OFICINA REGIONAL DE ONUSIDA PARA AMÉRICA LATINA Y EL CARIBE

CONCACAF and the United Nations partner in awareness campaign

concacaf950CONCACAF Tournament highlighted UNAIDS 'Protect the Goal' HIV campaign

Panama, 19 April 2013 — The Confederation of North, Central America and Caribbean Association Football (CONCACAF) and the Joint United Nations Programme on HIV/AIDS (UNAIDS) signed a Memorandum of Understanding on 19 April in Panama City, Panama, and agreed to engage football in the AIDS response, particularly among young people.

The agreement was signed during the XXVIII CONCACAF Ordinary Congress and on the sideline of the final game of the 2013 CONCACAF Under-17 Championship, a 12-team tournament which decided the Confederation's representative to the 2013 FIFA Under-17 World Cup scheduled for October in the United Arab Emirates.

CONCACAF's President Jeffrey Webb and Senior Adviser Dr Djibril Diallo, who represented UNAIDS Executive Director Michel Sidibé signed the agreement in the presence of FIFA President Sepp Blatter, FIFA Secretary General Jerome Valcke and Confederation of African Football (CAF) Secretary General Hishram ElAmrani.

CONCACAF and UNAIDS agreed to an unprecedented commitment to carry out joint advocacy and communications activities in regional competitions organized by CONCACAF in support of the UNAIDS "Protect the Goal" campaign.

"We are keen to join forces with UNAIDS for the 'Protect the Goal' campaign in support of a healthier society," said President Webb. "Football and health are natural companions. We hope we can expand this partnership to other realms of support in order to convey educational messages through the power of our sport."

The "Protect the Goal" initiative was launched in January at the 2013 Orange Africa Cup of Nations in South Africa and is part of UNAIDS' sport for global advocacy programme. The campaign promotes HIV prevention and treatment, in advance of the 2014 FIFA World Cup in Brazil.

"HIV prevention and football are a winning combination. Millions of young people are involved in football either as players or fans," said UNAIDS Executive Director Michel Sidibé. "CONCACAF is a key partner and together we can reach millions of young people and ensure they have access to accurate information about HIV so that they can protect themselves and lead healthy and productive lives."

Globally, an estimated 4.6 million young people (15-24 years of age) are living with HIV. Many young people living with HIV, who are eligible for treatment lack access 


or do not know their HIV status.
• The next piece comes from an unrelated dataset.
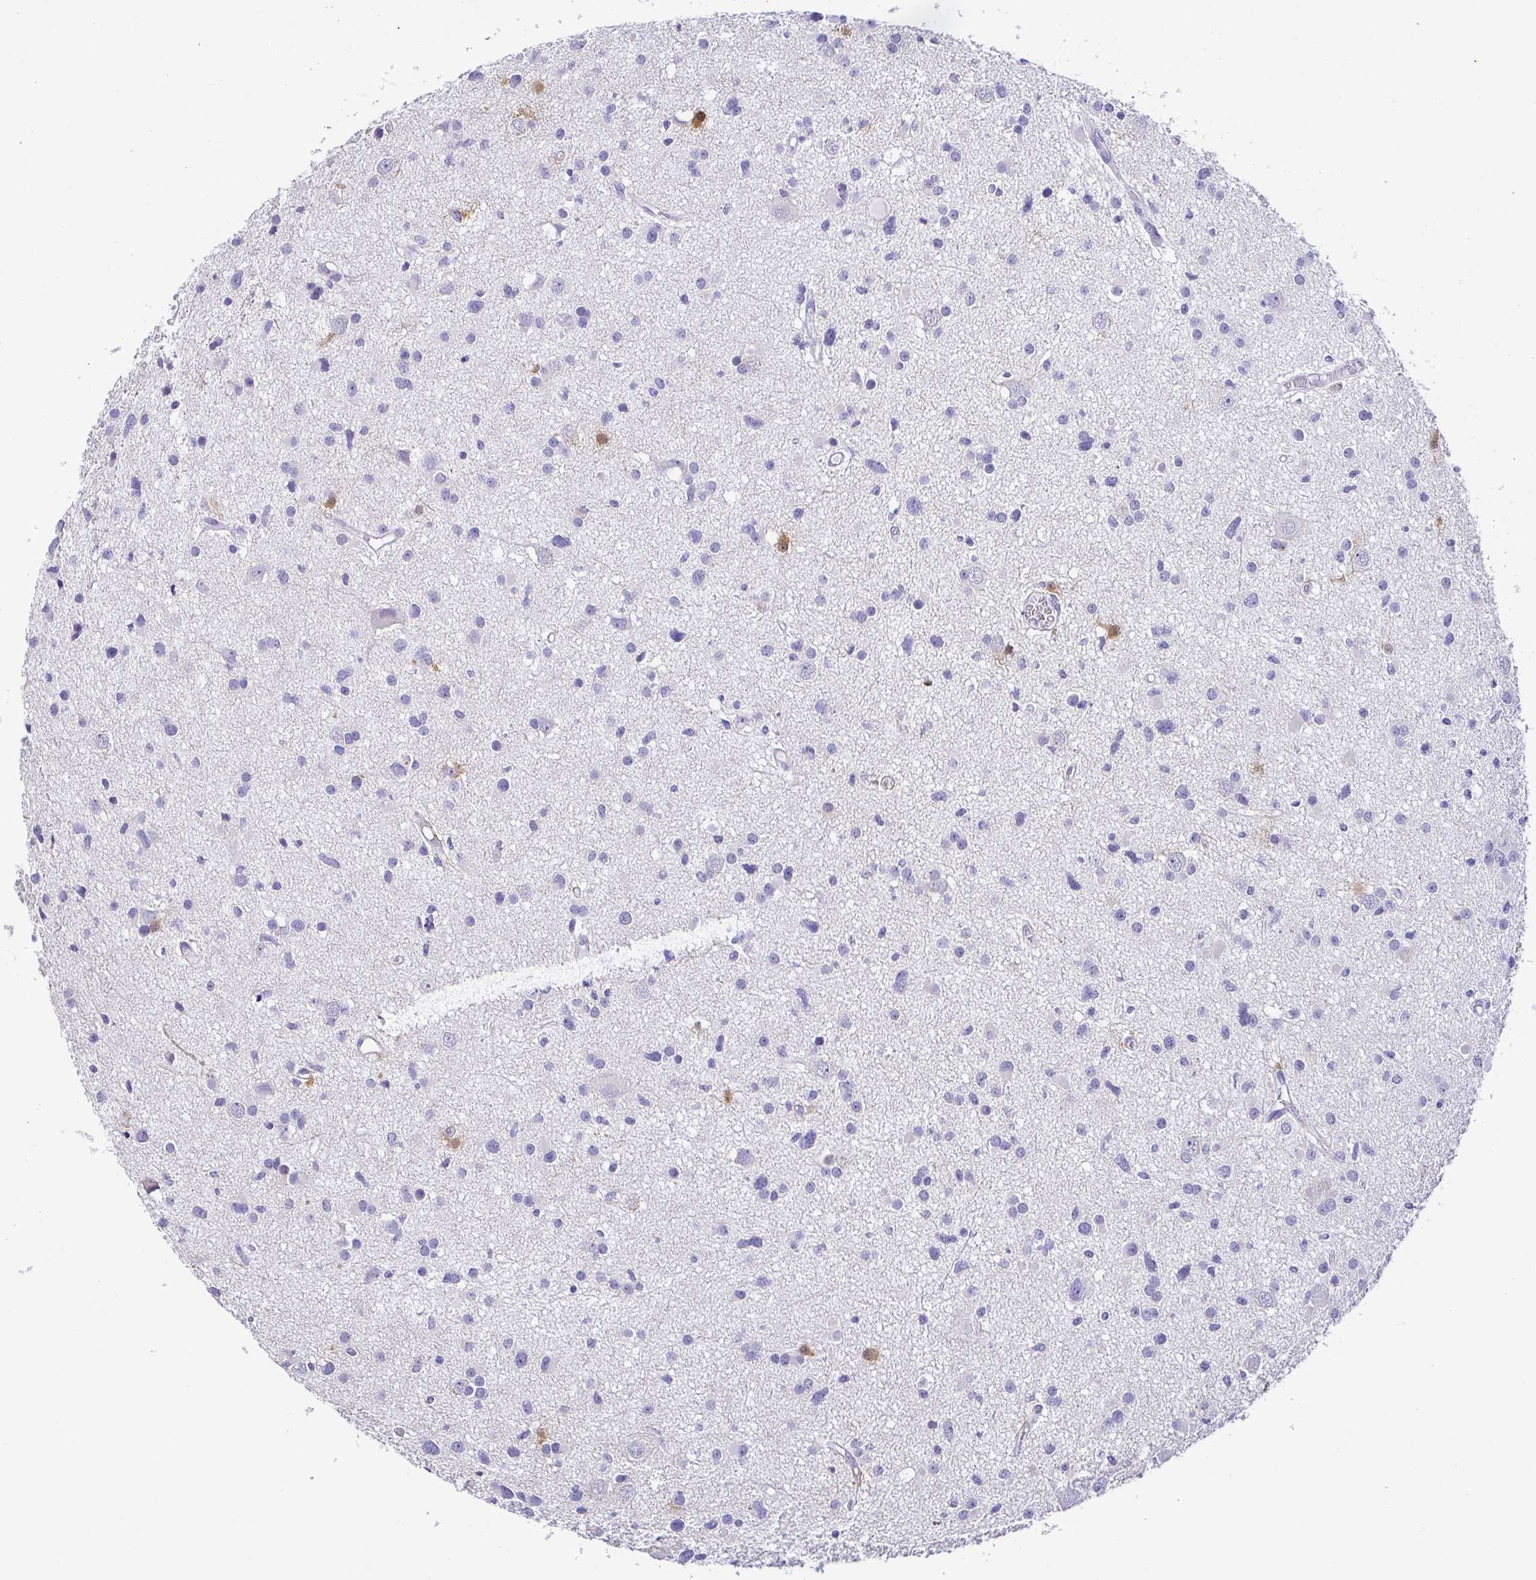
{"staining": {"intensity": "negative", "quantity": "none", "location": "none"}, "tissue": "glioma", "cell_type": "Tumor cells", "image_type": "cancer", "snomed": [{"axis": "morphology", "description": "Glioma, malignant, High grade"}, {"axis": "topography", "description": "Brain"}], "caption": "Immunohistochemistry (IHC) image of human malignant glioma (high-grade) stained for a protein (brown), which displays no staining in tumor cells. The staining was performed using DAB (3,3'-diaminobenzidine) to visualize the protein expression in brown, while the nuclei were stained in blue with hematoxylin (Magnification: 20x).", "gene": "CDO1", "patient": {"sex": "male", "age": 54}}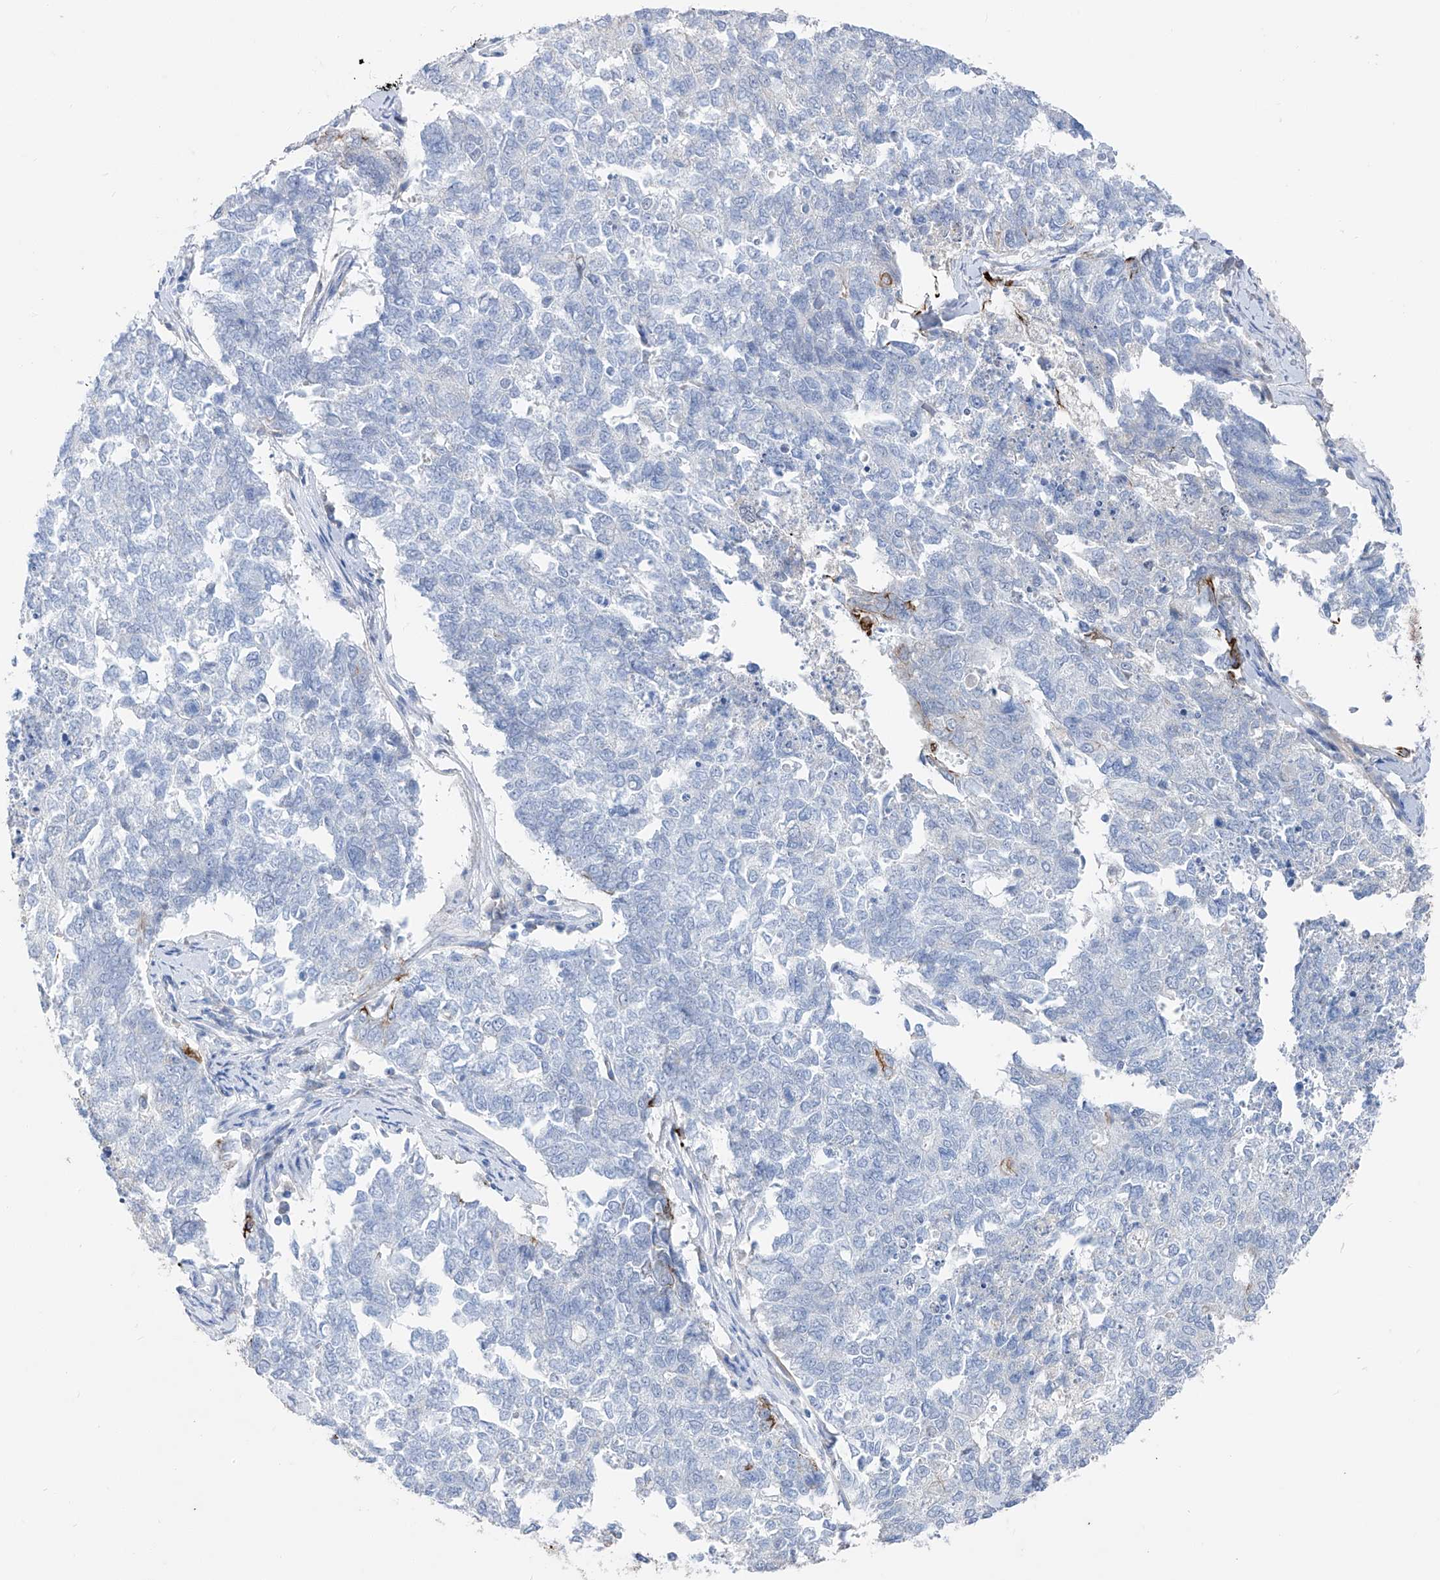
{"staining": {"intensity": "negative", "quantity": "none", "location": "none"}, "tissue": "cervical cancer", "cell_type": "Tumor cells", "image_type": "cancer", "snomed": [{"axis": "morphology", "description": "Squamous cell carcinoma, NOS"}, {"axis": "topography", "description": "Cervix"}], "caption": "High magnification brightfield microscopy of squamous cell carcinoma (cervical) stained with DAB (3,3'-diaminobenzidine) (brown) and counterstained with hematoxylin (blue): tumor cells show no significant positivity. (Stains: DAB immunohistochemistry with hematoxylin counter stain, Microscopy: brightfield microscopy at high magnification).", "gene": "FRS3", "patient": {"sex": "female", "age": 63}}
In Latin America, the situation among youth is of particular concern. Less than 30% of 15-24 year olds could correctly identify how to prevent sexual transmission of HIV, and condom use in this age group remains low, while only 30% of women aged 20 to 24 report using condoms during their last sexual activity. The "Protect the Goal" campaign also stresses the need for ensuring all the 15 million people eligible for life-saving antiretroviral treatment can access it by 2015.

During the CONCACAF Under-17 Championship in Panama, UNAIDS and CONCACAF disseminated HIV prevention messages in the Rommel Fernandez stadium. Most notably, the captains of the two teams playing in the final read a statement calling on players, football fans and young people to support the "Protect the Goal" campaign.

It was the first time that Panama staged the CONCACAF finals, where Mexico won over Panama. The twelve teams participating in the championship were: Barbados, Canada, Costa Rica, Cuba, Guatemala, Haiti, Honduras, Jamaica, Mexico, Panama, Trinidad and Tobago, and the United States. Mexico, Panama, Canada and Honduras qualified as the Confederation's representative to the 2013 FIFA Under-17 World Cup.